O tema ambiental, social e de governança (ESG) tem ganho uma especial preponderância nos últimos anos, especialmente face a um maior aperto de legislação, tanto na União Europeia, como nos Estados Unidos. Com isto, há duas questões cruciais: como distinguir o “bom” do “mau” e como saber se o “bom” cria realmente valor.

Na última década, empresas e governos têm sido cada vez mais pressionados para adotarem uma posição responsável no âmbito ambiental, social e de governança. Surge assim uma mudança no paradigma de que as corporações se devem focar na criação de valor para os acionistas. Em vez disso, devem alargar esta visão aos restantes stakeholders, nomeadamente aos consumidores, trabalhadores e à sociedade. A promessa é de que gerar valor com uma visão social gerará mais benefícios. O desafio agora está em como medir se esta responsabilidade acrescida gera realmente valor e que métricas utilizar.

------------------------------------------------------------

*Instrução A:* Segundo o trecho sobre ESG, por que motivo este tema ganhou especial preponderância nos últimos anos?
*Instrução B:* Prolongue o trecho sobre ESG a partir do ponto em que termina.

------------------------------------------------------------

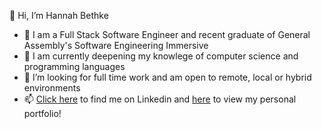 <!-- 
<img width="1470" alt="Screen Shot 2022-10-27 at 1 14 28 PM" src="https://user-images.githubusercontent.com/100505682/198378653-01e26707-632d-45c3-a7d1-f01c0b3abb11.png"> -->



👋 Hi, I’m Hannah Bethke
  - 👀 I am a Full Stack Software Engineer and recent graduate of General Assembly's Software Engineering Immersive
  - 🌱 I am currently deepening my knowlege of computer science and programming languages
  - 💞️ I’m looking for full time work and am open to remote, local or hybrid environments
  - 📫 [Click here](https://www.linkedin.com/in/hannah-bethke/) to find me on Linkedin and [here](https://hannah-bethke.netlify.app/) to view my personal portfolio!

<!---
hannahbethke/hannahbethke is a ✨ special ✨ repository because its `README.md` (this file) appears on your GitHub profile.
You can click the Preview link to take a look at your changes.
--->
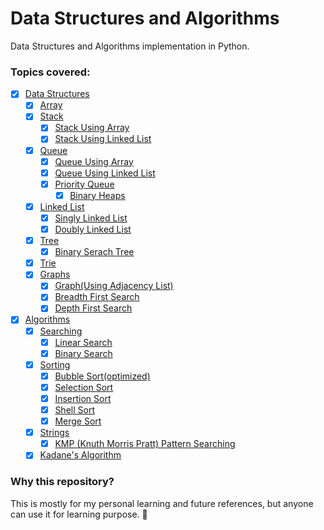 # Data Structures and Algorithms
Data Structures and Algorithms implementation in Python.

### Topics covered:

- [x] [Data Structures](Data-Structures)
    - [x] [Array](Data-Structures/array.py)
    - [x] [Stack](Data-Structures/Stack)
        - [x] [Stack Using Array](Data-Structures/Stack/stack.py)
        - [x] [Stack Using Linked List](Data-Structures/Stack/stack-using-linked-list.py)
    - [x] [Queue](Data-Structures/Queue)
        - [x] [Queue Using Array](Data-Structures/Queue/queue.py)
        - [x] [Queue Using Linked List](Data-Structures/Queue/queue-using-linked-list.py)
        - [x] [Priority Queue](Data-Structures/Priority-Queues)
            - [x] [Binary Heaps](Data-Structures/Queue/Priority-Queues/binary-heaps.py)
    - [x] [Linked List](Data-Structures/Linked-List)
    	- [x] [Singly Linked List](Data-Structures/Linked-List/Singly-Linked-List.py)
        - [x] [Doubly Linked List](Data-Structures/Linked-List/Doubly-Linked-List.py)
    - [x] [Tree](Data-Structures/Tree)
    	- [x] [Binary Serach Tree](Data-Structures/Tree/Binary-Search-Tree.py)
    - [x] [Trie](Data-Structures/Trie/trie.py)
    - [x] [Graphs](Data-Structures/Graphs)
    	- [x] [Graph(Using Adjacency List)](Data-Structures/Graphs/graphs-using-adjacency-list.py)
        - [x] [Breadth First Search](Data-Structures/Graphs/bfs.py)
        - [x] [Depth First Search](Data-Structures/Graphs/dfs.py)

- [x] [Algorithms](Algorithms)
    - [x] [Searching](Algorithms/Searching)
    	- [x] [Linear Search](Algorithms/Searching/linear-search.py)
    	- [x] [Binary Search](Algorithms/Searching/binary-search.py)
    - [x] [Sorting](Algorithms/Sorting)
    	- [x] [Bubble Sort(optimized)](Algorithms/Sorting/bubble-sort.py)
    	- [x] [Selection Sort](Algorithms/Sorting/selection-sort.py)
        - [x] [Insertion Sort](Algorithms/Sorting/insertion-sort.py)
        - [x] [Shell Sort](Algorithms/Sorting/shell-sort.py)
        - [x] [Merge Sort](Algorithms/Sorting/mergeSort.py)
    - [x] [Strings](Algorithms/Strings)
    	- [x] [KMP (Knuth Morris Pratt) Pattern Searching](Algorithms/Strings/KMP.py)
    - [x] [Kadane's Algorithm](Algorithms/Kadane's-Algorithm.py)

### Why this repository?
This is mostly for my personal learning and future references, but anyone can use it for learning purpose. 🍻
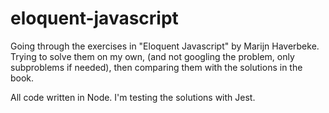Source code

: # eloquent-javascript
Going through the exercises in "Eloquent Javascript" by Marijn Haverbeke. Trying to solve them on my own, (and not googling the problem, only subproblems if needed), then comparing them with the solutions in the book. 

All code written in Node. I'm testing the solutions with Jest.
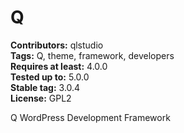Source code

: # Q #
**Contributors:** qlstudio  
**Tags:** Q, theme, framework, developers   
**Requires at least:** 4.0.0  
**Tested up to:** 5.0.0  
**Stable tag:** 3.0.4  
**License:** GPL2  

Q WordPress Development Framework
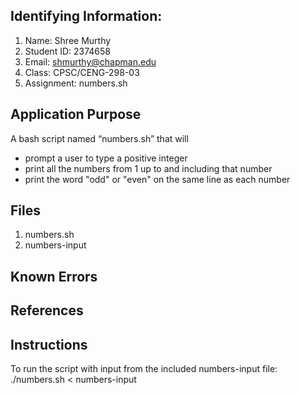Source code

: ## Identifying Information: 
1. Name: Shree Murthy 
2. Student ID: 2374658
3. Email: shmurthy@chapman.edu
4. Class: CPSC/CENG-298-03
5. Assignment: numbers.sh

## Application Purpose
A bash script named “numbers.sh” that will 
- prompt a user to type a positive integer 
- print all the numbers from 1 up to and including that number 
- print the word "odd" or "even" on the same line as each number

## Files 
1. numbers.sh
2. numbers-input

## Known Errors 

## References

## Instructions
To run the script with input from the included numbers-input file:
./numbers.sh < numbers-input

------------------------------------------------------------

*Resposta A:* Porque houve um maior aperto da legislação, tanto na União Europeia como nos Estados Unidos.

*Resposta B:*
Figura 1- Análise das transcrições das apresentações de resultados das empresas. Fonte: Pimpco

 

Com as recentes alterações legislativas, especialmente vindas da União Europeia, os critérios ESG ganharam um papel de relevo. A Bloomberg estima que, só na Europa, mais de 12 triliões de euros estejam alocados à matriz ESG, e ,a nível mundial, esse  valor ultrapasse os 35 triliões de dólares, com potencial para superar os 50 triliões, tornando-se assim superior a um terço do valor global. Outro estudo, neste caso da PwC indica que mais de 90% das empresas tem em consideração os critérios ESG nos seus investimentos. Estarão as empresas e os investidores a cederem à causa?

Um dos grandes problemas com que os investidores e empresas se têm confrontado é o da complexidade e variedade das classificações e métricas associadas. Interessa, então, uma criação de um regime que seja mais uniforme e preciso, o que permite tornar o processo de tomada de decisão mais claro e efetivo. Só assim os gestores e governos conseguiram avaliar as políticas que procuram concretizar.

A classificação de uma empresa “boa” ou “má” numa visão financeira está bastante facilitada para os investidores, face à existência de métricas genericamente aceites de retornos e rentabilidades. No plano da responsabilidade social, a história é outra e é bastante complexa e subjetiva. De forma a suprimir esta falha, estima-se que haja mais de 70 empresas de ratings ESG, onde, muitas vezes, cada um adota as próprias classificações e valoriza diferentes métricas.

 

Seguir as normas ESG gera valor?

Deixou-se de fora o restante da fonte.